Equine protozoal myeloencephalitis is the most important infectious neurologic disease of horses in the Western Hemisphere. Equine protozoal myeloencephalitis can interfere with a horse's ability to race, work, and perform; untreated, EPM can be lethal. Antemortem diagnosis of EPM is challenging, requiring careful evaluation of the animal's history, clinical signs, and laboratory data, with rigorous exclusion of other causes.

Therapeutic approaches to EPM are evolving. First-generation therapeutic approaches for EPM were based on the classic anti–Toxoplasma gondii pyrimethamine–sulfonamide combinations; treatment is prolonged and can be associated with a considerable relapse rate, which may be associated with the difficulty in maintaining effective CNS concentrations of pyrimethamine. Second-generation therapeutic approaches are based on diclazuril and related triazine agentsa; in 2001, toltrazuril sulfoneb (ponazuril) became the first FDA-approved treatment for EPM. Triazine agents may have prolonged plasma half-lives, and their therapeutic efficacy would likely be enhanced by application of loading-dose schedules. A pyrimethamine-sulfonamide combination formulationc received FDA approval in 2004 for the treatment of EPM. Additionally, a diclazuril-based topical feed dressing formulationd received FDA approval in 2011. The ideal therapeutic agents for use against EPM would be effective when administered orally, with high efficacy against Sarcocystis neurona and minimal toxicity for horses. This article reviews the current information available for EPM, including the clinical pharmacology and efficacy of FDA-approved and nonapproved investigational medications for the treatment or prophylaxis of EPM.

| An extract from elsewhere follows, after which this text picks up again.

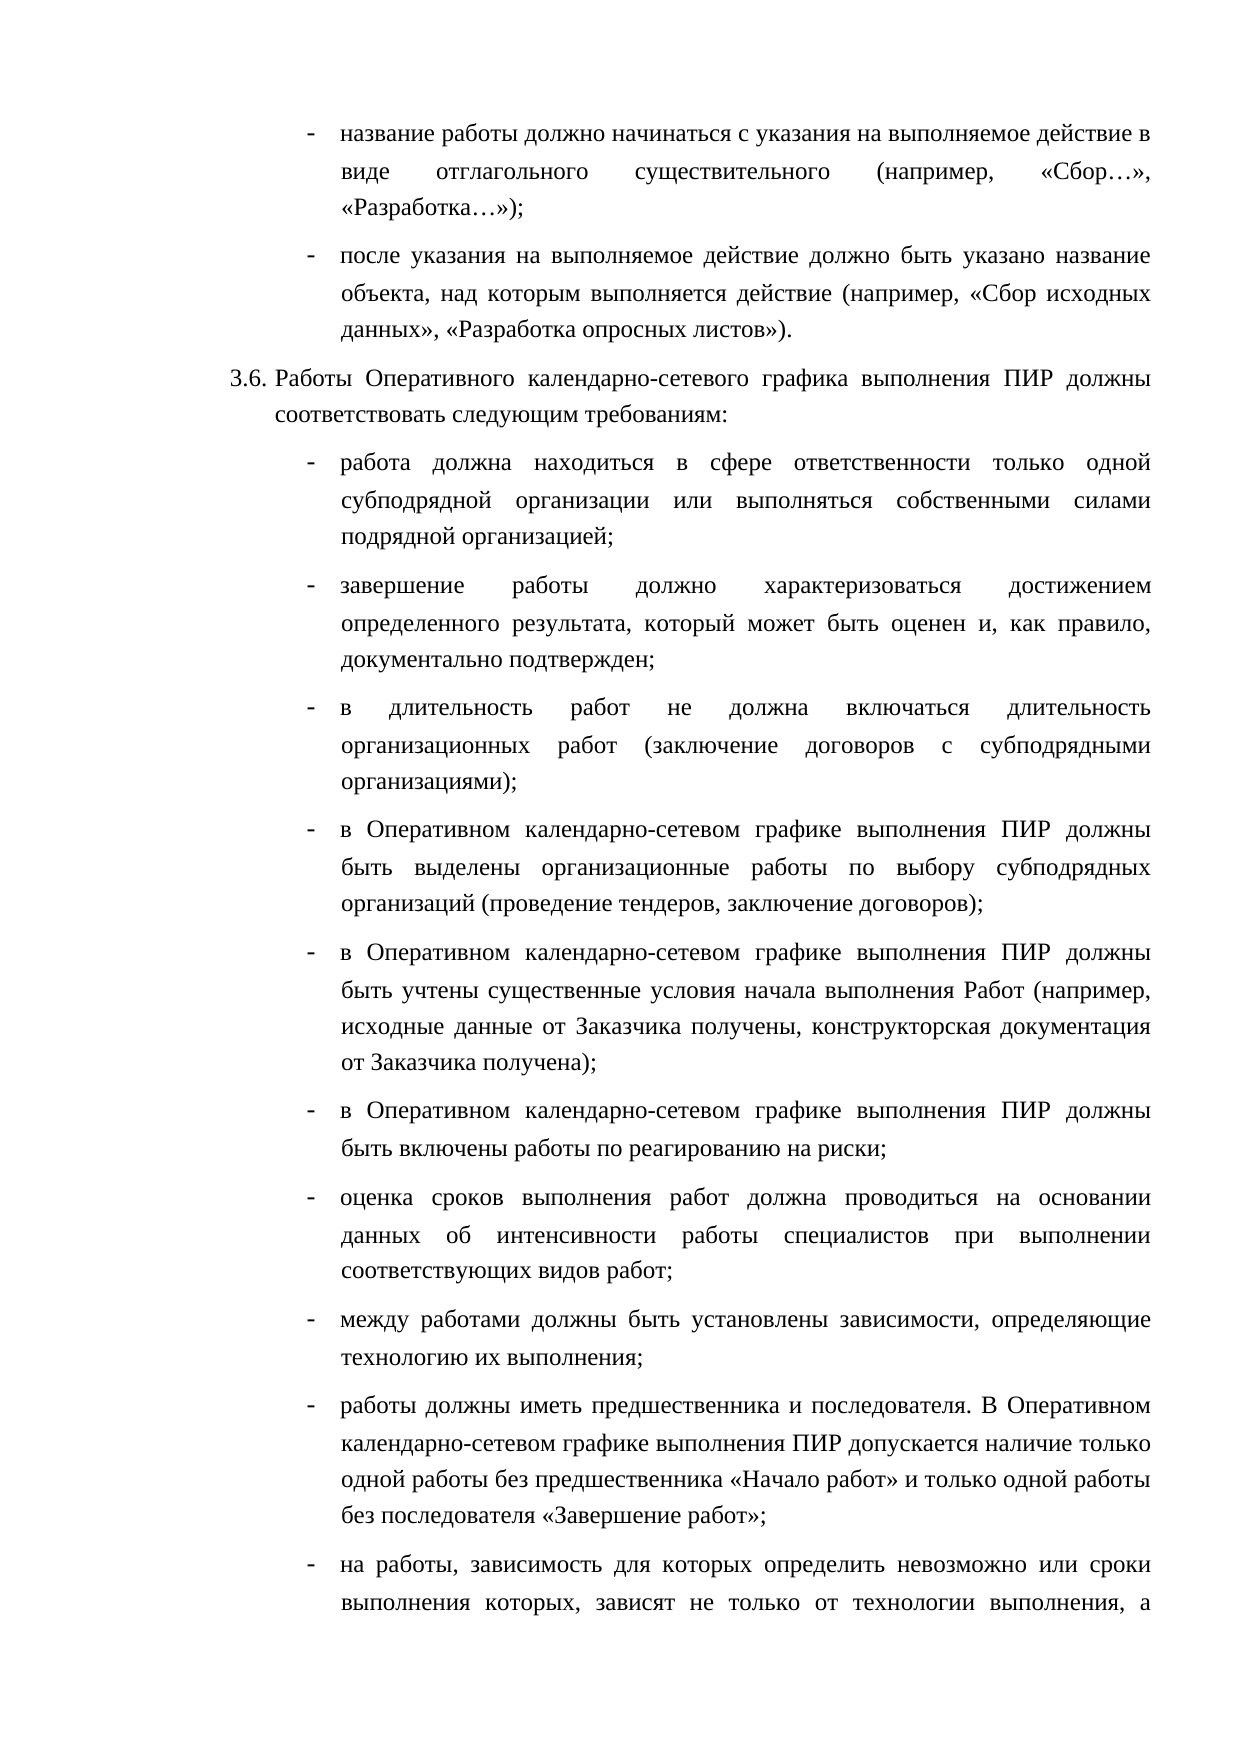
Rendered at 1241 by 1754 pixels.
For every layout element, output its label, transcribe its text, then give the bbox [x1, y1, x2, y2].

Equine protozoal myeloencephalitis is caused by 2 apicomplexan protozoal parasites: S neurona and, much less commonly, Neospora hughesi. Location of the causative organism in the CNS is random, so clinical signs of EPM are highly variable. Any combination of neurologic signs is possible, although spinal cord involvement is most common. Onset may be gradual or acute, with the usual pattern being mild clinical signs that progress with time. Furthermore, the intracellular localization of the causative organisms in the CNS creates difficulties for chemotherapeutic approaches and may also interfere with host-based immunologic defenses. Antemortem diagnosis of EPM is particularly challenging, requiring careful evaluation of the animal's history, clinical signs, and laboratory data, with rigorous exclusion of other causes. Definitive diagnosis of EPM is dependent on necropsy detection of typical CNS lesions of the disease or presence of the appropriate causative organisms.

Although careful clinical examination remains the most important antemortem diagnostic technique for EPM, laboratory methods have been developed to assist clinical diagnosis. As such, for horses with clinical signs consistent with EPM, it is optimal to perform immunoblotting, an indirect florescent antibody test, or ELISA analyses on blood and CSF samples prior to diagnosis and initiation of treatment.

Preventative approaches to EPM are not well defined. Prevention of EPM with daily pyrantel tartratee administration at the current labeled dose has not been effective in immunocompetent horses1 or in interferon-γ knockout mice,2 even though the compound is active against S neurona in vitro.3 An EPM vaccine based on homogenates of S neurona merozoites with conditional licensure has been marketed for prevention of EPM, but this vaccine was removed from the market due to lack of efficacy data in prospective studies.